◆ What is expected: Please rewrite these entries with every instance of "slice" changed to "wedge" and nothing else altered. Omit the pictures from your answer.

◆ Provided data:
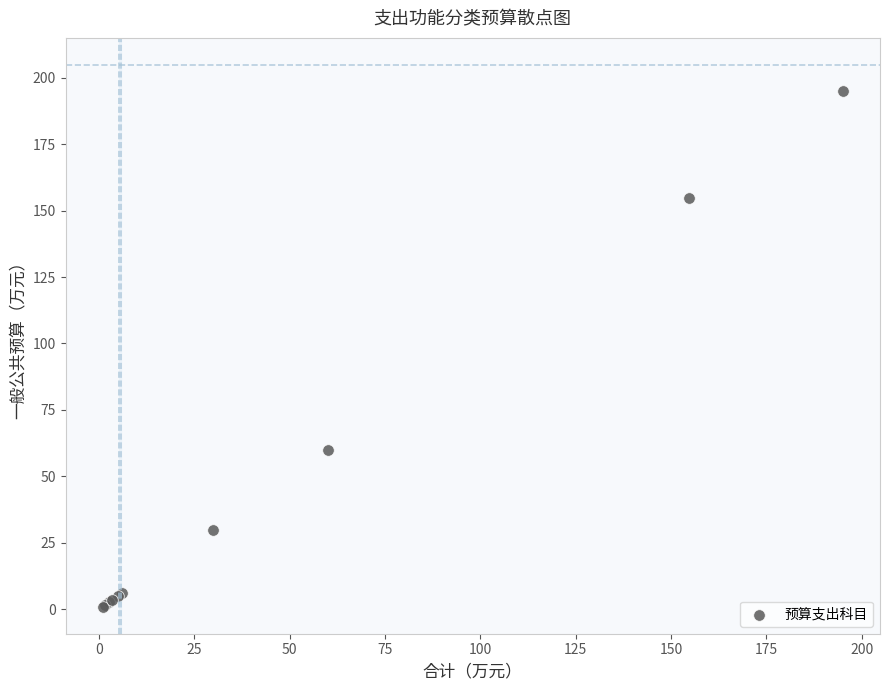

What Y value in the scatter plot is closest to 98?

60.0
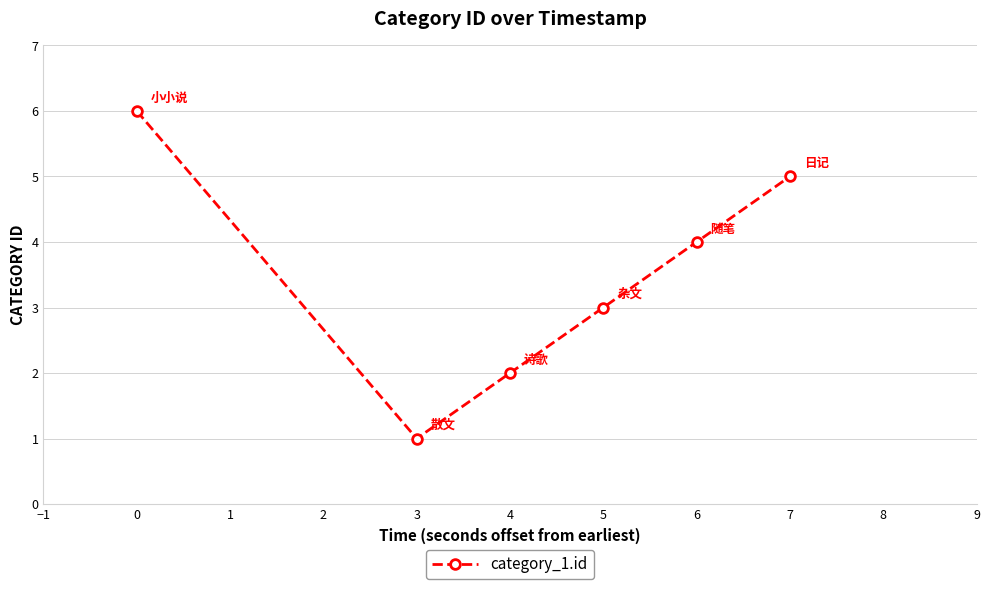

What is the difference between the maximum and second lowest values?

4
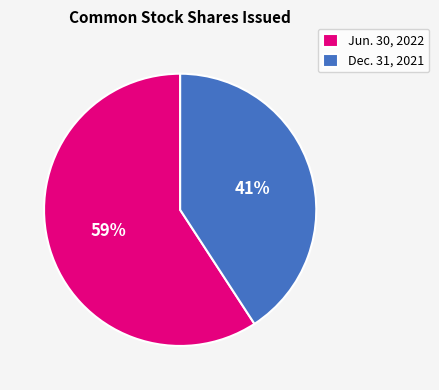

The Dec. 31, 2021 slice represents 41% of the pie. True or false?

True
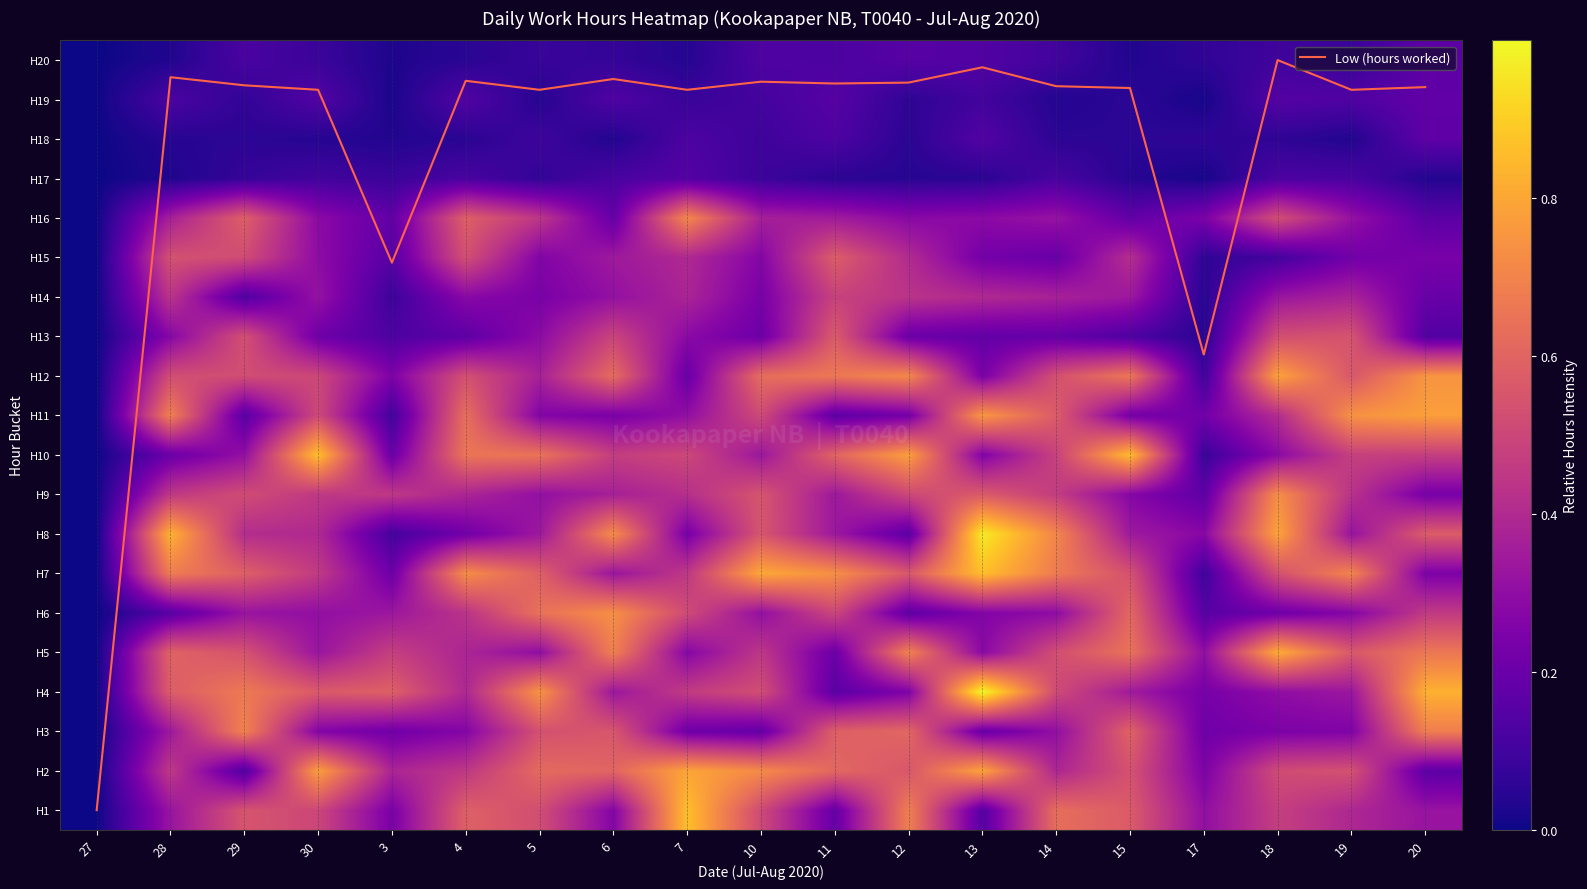

Rank the categories by row_7 value from highest to lowest.

13, 28, 18, 6, 14, 20, 10, 29, 30, 15, 5, 11, 19, 17, 7, 4, 12, 3, 27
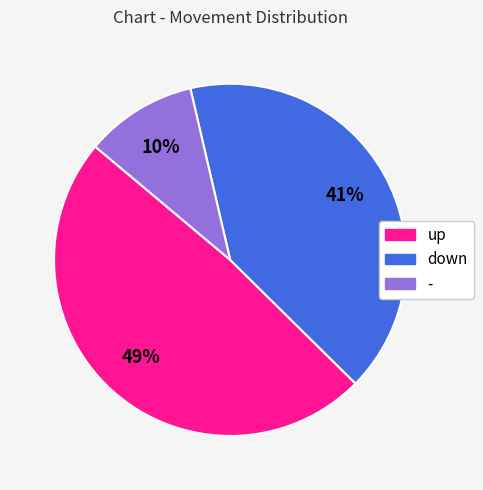

What percentage is the - slice, to the nearest percent?

10%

◆ Answer box:
What Y value in the scatter plot is closest to 98?

60.0

What is the difference between the maximum and second lowest values?

4

The Dec. 31, 2021 wedge represents 41% of the pie. True or false?

True

Rank the categories by row_7 value from highest to lowest.

13, 28, 18, 6, 14, 20, 10, 29, 30, 15, 5, 11, 19, 17, 7, 4, 12, 3, 27

What percentage is the - wedge, to the nearest percent?

10%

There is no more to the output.